--- What is required ---
Your copy should match the records exactly, apart from the pictures, which stay out.

--- Records for processing ---
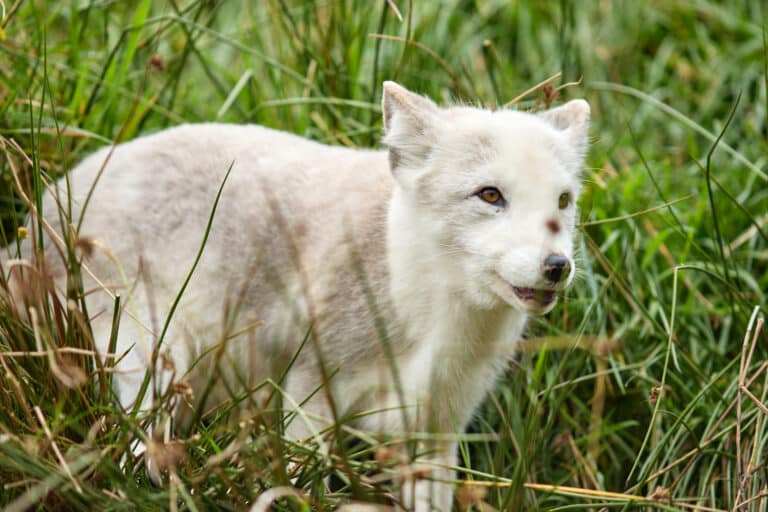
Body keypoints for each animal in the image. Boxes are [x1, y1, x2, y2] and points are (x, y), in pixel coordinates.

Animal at [10, 81, 590, 511]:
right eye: (490, 195)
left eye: (563, 201)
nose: (557, 267)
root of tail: (46, 207)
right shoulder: (311, 394)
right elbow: (297, 478)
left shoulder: (436, 430)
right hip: (157, 360)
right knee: (131, 447)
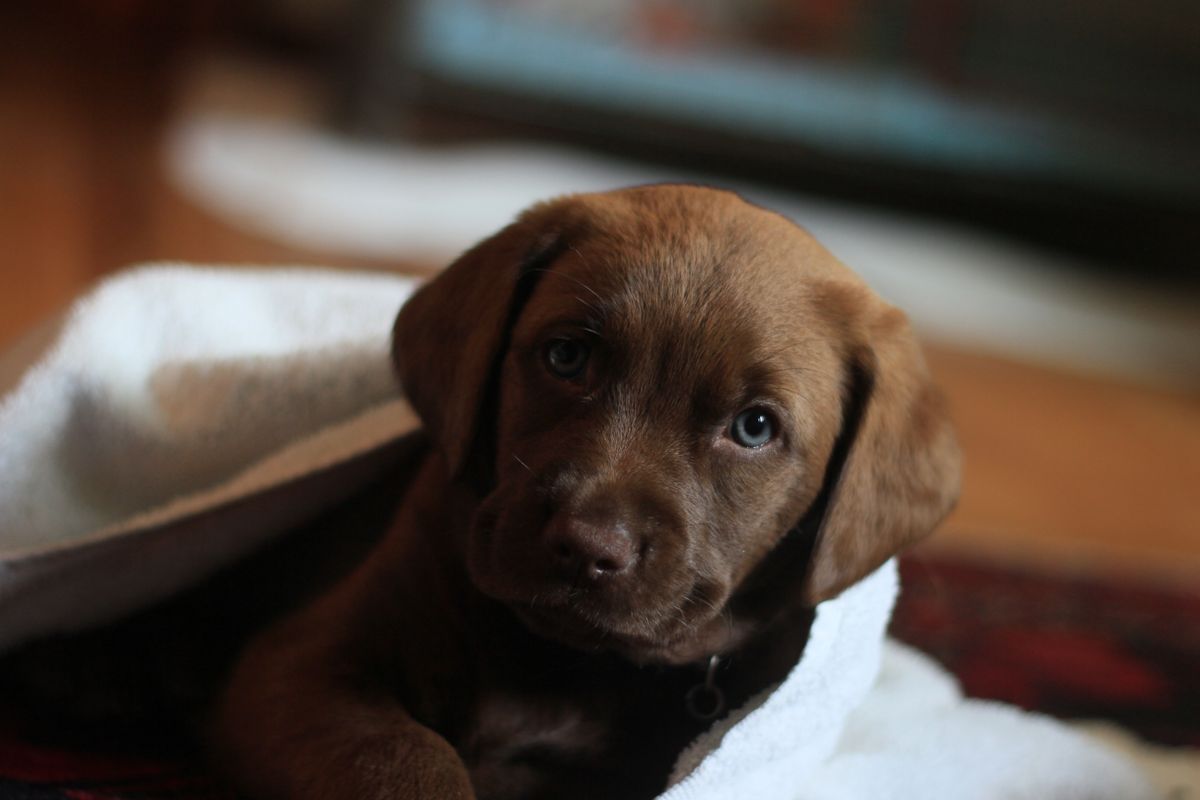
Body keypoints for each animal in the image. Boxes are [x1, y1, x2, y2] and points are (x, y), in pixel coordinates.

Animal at [211, 185, 960, 800]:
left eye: (754, 427)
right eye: (566, 356)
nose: (585, 547)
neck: (566, 662)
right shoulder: (302, 663)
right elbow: (407, 756)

--- Answer for this exercise ---
Body keypoints for each animal in the image. Boxes are [x1, y1, x2, y2] and points are (x, y), in pixel coordinates.

Animal at [10, 81, 590, 511]:
right eye: (490, 195)
left eye: (563, 201)
nose: (557, 267)
root of tail: (46, 207)
right shoulder: (311, 394)
right elbow: (297, 478)
left shoulder: (436, 430)
right hip: (157, 360)
right knee: (131, 447)
Body keypoints for each animal in the image. Boxes are [x1, y1, x2, y2] and points are (x, y), in pixel coordinates.

Animal at [211, 185, 960, 800]:
left eye: (754, 427)
right eye: (566, 356)
nose: (585, 547)
neck: (566, 662)
right shoulder: (302, 663)
right elbow: (407, 756)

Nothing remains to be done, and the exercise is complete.